── Records shown ──

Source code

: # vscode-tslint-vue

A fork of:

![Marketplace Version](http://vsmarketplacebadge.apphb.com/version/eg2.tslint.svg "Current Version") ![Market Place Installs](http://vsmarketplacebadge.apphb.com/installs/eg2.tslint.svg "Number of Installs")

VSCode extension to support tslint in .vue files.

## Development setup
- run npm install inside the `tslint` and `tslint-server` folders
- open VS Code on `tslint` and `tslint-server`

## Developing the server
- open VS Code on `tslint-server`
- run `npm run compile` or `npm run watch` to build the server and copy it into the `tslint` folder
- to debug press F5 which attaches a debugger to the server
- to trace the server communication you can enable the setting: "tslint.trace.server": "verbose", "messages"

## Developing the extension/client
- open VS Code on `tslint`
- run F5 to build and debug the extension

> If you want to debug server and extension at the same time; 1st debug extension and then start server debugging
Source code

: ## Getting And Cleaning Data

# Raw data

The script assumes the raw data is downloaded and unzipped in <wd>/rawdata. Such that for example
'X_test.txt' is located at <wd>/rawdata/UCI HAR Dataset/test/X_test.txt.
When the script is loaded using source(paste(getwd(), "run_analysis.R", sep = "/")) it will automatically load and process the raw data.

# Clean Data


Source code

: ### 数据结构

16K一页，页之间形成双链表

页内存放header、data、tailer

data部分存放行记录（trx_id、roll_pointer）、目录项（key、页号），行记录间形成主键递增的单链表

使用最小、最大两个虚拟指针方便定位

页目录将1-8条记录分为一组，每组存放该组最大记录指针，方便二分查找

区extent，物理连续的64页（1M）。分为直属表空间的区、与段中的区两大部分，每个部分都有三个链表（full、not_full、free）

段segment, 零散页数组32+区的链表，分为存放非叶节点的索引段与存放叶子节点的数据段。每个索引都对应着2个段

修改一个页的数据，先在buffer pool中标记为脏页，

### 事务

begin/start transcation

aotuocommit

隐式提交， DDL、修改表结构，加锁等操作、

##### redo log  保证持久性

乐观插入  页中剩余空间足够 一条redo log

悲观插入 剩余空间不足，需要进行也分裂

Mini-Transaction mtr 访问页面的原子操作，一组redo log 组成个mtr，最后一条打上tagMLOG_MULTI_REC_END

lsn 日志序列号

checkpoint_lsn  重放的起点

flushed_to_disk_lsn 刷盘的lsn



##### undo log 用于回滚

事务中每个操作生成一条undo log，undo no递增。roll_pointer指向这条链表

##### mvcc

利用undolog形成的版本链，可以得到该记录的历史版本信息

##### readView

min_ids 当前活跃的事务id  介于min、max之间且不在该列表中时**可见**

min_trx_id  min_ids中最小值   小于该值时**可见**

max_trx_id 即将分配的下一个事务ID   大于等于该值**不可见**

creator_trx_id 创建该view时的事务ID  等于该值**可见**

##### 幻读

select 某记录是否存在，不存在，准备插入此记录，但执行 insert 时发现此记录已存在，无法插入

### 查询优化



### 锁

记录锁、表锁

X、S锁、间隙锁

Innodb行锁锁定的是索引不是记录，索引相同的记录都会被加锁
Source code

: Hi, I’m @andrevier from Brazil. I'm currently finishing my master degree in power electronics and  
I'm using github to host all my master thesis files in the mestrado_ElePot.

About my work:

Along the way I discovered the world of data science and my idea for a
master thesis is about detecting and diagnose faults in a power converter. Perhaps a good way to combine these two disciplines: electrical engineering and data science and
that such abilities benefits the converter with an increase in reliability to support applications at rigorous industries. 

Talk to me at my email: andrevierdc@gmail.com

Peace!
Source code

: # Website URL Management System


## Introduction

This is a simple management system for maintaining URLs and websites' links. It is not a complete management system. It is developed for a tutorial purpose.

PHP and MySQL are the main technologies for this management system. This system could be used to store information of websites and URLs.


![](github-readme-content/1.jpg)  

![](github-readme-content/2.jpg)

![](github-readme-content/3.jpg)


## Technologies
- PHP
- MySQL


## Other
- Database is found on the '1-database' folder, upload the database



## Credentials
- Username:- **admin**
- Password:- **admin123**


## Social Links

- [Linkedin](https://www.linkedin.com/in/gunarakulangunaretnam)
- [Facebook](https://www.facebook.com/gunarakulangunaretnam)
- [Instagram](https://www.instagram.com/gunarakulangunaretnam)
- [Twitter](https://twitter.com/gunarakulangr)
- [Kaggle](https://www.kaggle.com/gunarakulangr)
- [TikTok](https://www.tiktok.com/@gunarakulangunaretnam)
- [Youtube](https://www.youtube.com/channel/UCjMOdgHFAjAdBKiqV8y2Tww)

───

Can you put all of the lines above into a JSON list of strings, with one string per line and blank lines left out?

**Task answer:**
[
  "Source code",
  ": # vscode-tslint-vue",
  "A fork of:",
  "![Marketplace Version](http://vsmarketplacebadge.apphb.com/version/eg2.tslint.svg \"Current Version\") ![Market Place Installs](http://vsmarketplacebadge.apphb.com/installs/eg2.tslint.svg \"Number of Installs\")",
  "VSCode extension to support tslint in .vue files.",
  "## Development setup",
  "- run npm install inside the `tslint` and `tslint-server` folders",
  "- open VS Code on `tslint` and `tslint-server`",
  "## Developing the server",
  "- open VS Code on `tslint-server`",
  "- run `npm run compile` or `npm run watch` to build the server and copy it into the `tslint` folder",
  "- to debug press F5 which attaches a debugger to the server",
  "- to trace the server communication you can enable the setting: \"tslint.trace.server\": \"verbose\", \"messages\"",
  "## Developing the extension/client",
  "- open VS Code on `tslint`",
  "- run F5 to build and debug the extension",
  "> If you want to debug server and extension at the same time; 1st debug extension and then start server debugging",
  "Source code",
  ": ## Getting And Cleaning Data",
  "# Raw data",
  "The script assumes the raw data is downloaded and unzipped in <wd>/rawdata. Such that for example",
  "'X_test.txt' is located at <wd>/rawdata/UCI HAR Dataset/test/X_test.txt.",
  "When the script is loaded using source(paste(getwd(), \"run_analysis.R\", sep = \"/\")) it will automatically load and process the raw data.",
  "# Clean Data",
  "Source code",
  ": ### 数据结构",
  "16K一页，页之间形成双链表",
  "页内存放header、data、tailer",
  "data部分存放行记录（trx_id、roll_pointer）、目录项（key、页号），行记录间形成主键递增的单链表",
  "使用最小、最大两个虚拟指针方便定位",
  "页目录将1-8条记录分为一组，每组存放该组最大记录指针，方便二分查找",
  "区extent，物理连续的64页（1M）。分为直属表空间的区、与段中的区两大部分，每个部分都有三个链表（full、not_full、free）",
  "段segment, 零散页数组32+区的链表，分为存放非叶节点的索引段与存放叶子节点的数据段。每个索引都对应着2个段",
  "修改一个页的数据，先在buffer pool中标记为脏页，",
  "### 事务",
  "begin/start transcation",
  "aotuocommit",
  "隐式提交， DDL、修改表结构，加锁等操作、",
  "##### redo log  保证持久性",
  "乐观插入  页中剩余空间足够 一条redo log",
  "悲观插入 剩余空间不足，需要进行也分裂",
  "Mini-Transaction mtr 访问页面的原子操作，一组redo log 组成个mtr，最后一条打上tagMLOG_MULTI_REC_END",
  "lsn 日志序列号",
  "checkpoint_lsn  重放的起点",
  "flushed_to_disk_lsn 刷盘的lsn",
  "##### undo log 用于回滚",
  "事务中每个操作生成一条undo log，undo no递增。roll_pointer指向这条链表",
  "##### mvcc",
  "利用undolog形成的版本链，可以得到该记录的历史版本信息",
  "##### readView",
  "min_ids 当前活跃的事务id  介于min、max之间且不在该列表中时**可见**",
  "min_trx_id  min_ids中最小值   小于该值时**可见**",
  "max_trx_id 即将分配的下一个事务ID   大于等于该值**不可见**",
  "creator_trx_id 创建该view时的事务ID  等于该值**可见**",
  "##### 幻读",
  "select 某记录是否存在，不存在，准备插入此记录，但执行 insert 时发现此记录已存在，无法插入",
  "### 查询优化",
  "### 锁",
  "记录锁、表锁",
  "X、S锁、间隙锁",
  "Innodb行锁锁定的是索引不是记录，索引相同的记录都会被加锁",
  "Source code",
  ": Hi, I’m @andrevier from Brazil. I'm currently finishing my master degree in power electronics and  ",
  "I'm using github to host all my master thesis files in the mestrado_ElePot.",
  "About my work:",
  "Along the way I discovered the world of data science and my idea for a",
  "master thesis is about detecting and diagnose faults in a power converter. Perhaps a good way to combine these two disciplines: electrical engineering and data science and",
  "that such abilities benefits the converter with an increase in reliability to support applications at rigorous industries. ",
  "Talk to me at my email: andrevierdc@gmail.com",
  "Peace!",
  "Source code",
  ": # Website URL Management System",
  "## Introduction",
  "This is a simple management system for maintaining URLs and websites' links. It is not a complete management system. It is developed for a tutorial purpose.",
  "PHP and MySQL are the main technologies for this management system. This system could be used to store information of websites and URLs.",
  "![](github-readme-content/1.jpg)  ",
  "![](github-readme-content/2.jpg)",
  "![](github-readme-content/3.jpg)",
  "## Technologies",
  "- PHP",
  "- MySQL",
  "## Other",
  "- Database is found on the '1-database' folder, upload the database",
  "## Credentials",
  "- Username:- **admin**",
  "- Password:- **admin123**",
  "## Social Links",
  "- [Linkedin](https://www.linkedin.com/in/gunarakulangunaretnam)",
  "- [Facebook](https://www.facebook.com/gunarakulangunaretnam)",
  "- [Instagram](https://www.instagram.com/gunarakulangunaretnam)",
  "- [Twitter](https://twitter.com/gunarakulangr)",
  "- [Kaggle](https://www.kaggle.com/gunarakulangr)",
  "- [TikTok](https://www.tiktok.com/@gunarakulangunaretnam)",
  "- [Youtube](https://www.youtube.com/channel/UCjMOdgHFAjAdBKiqV8y2Tww)"
]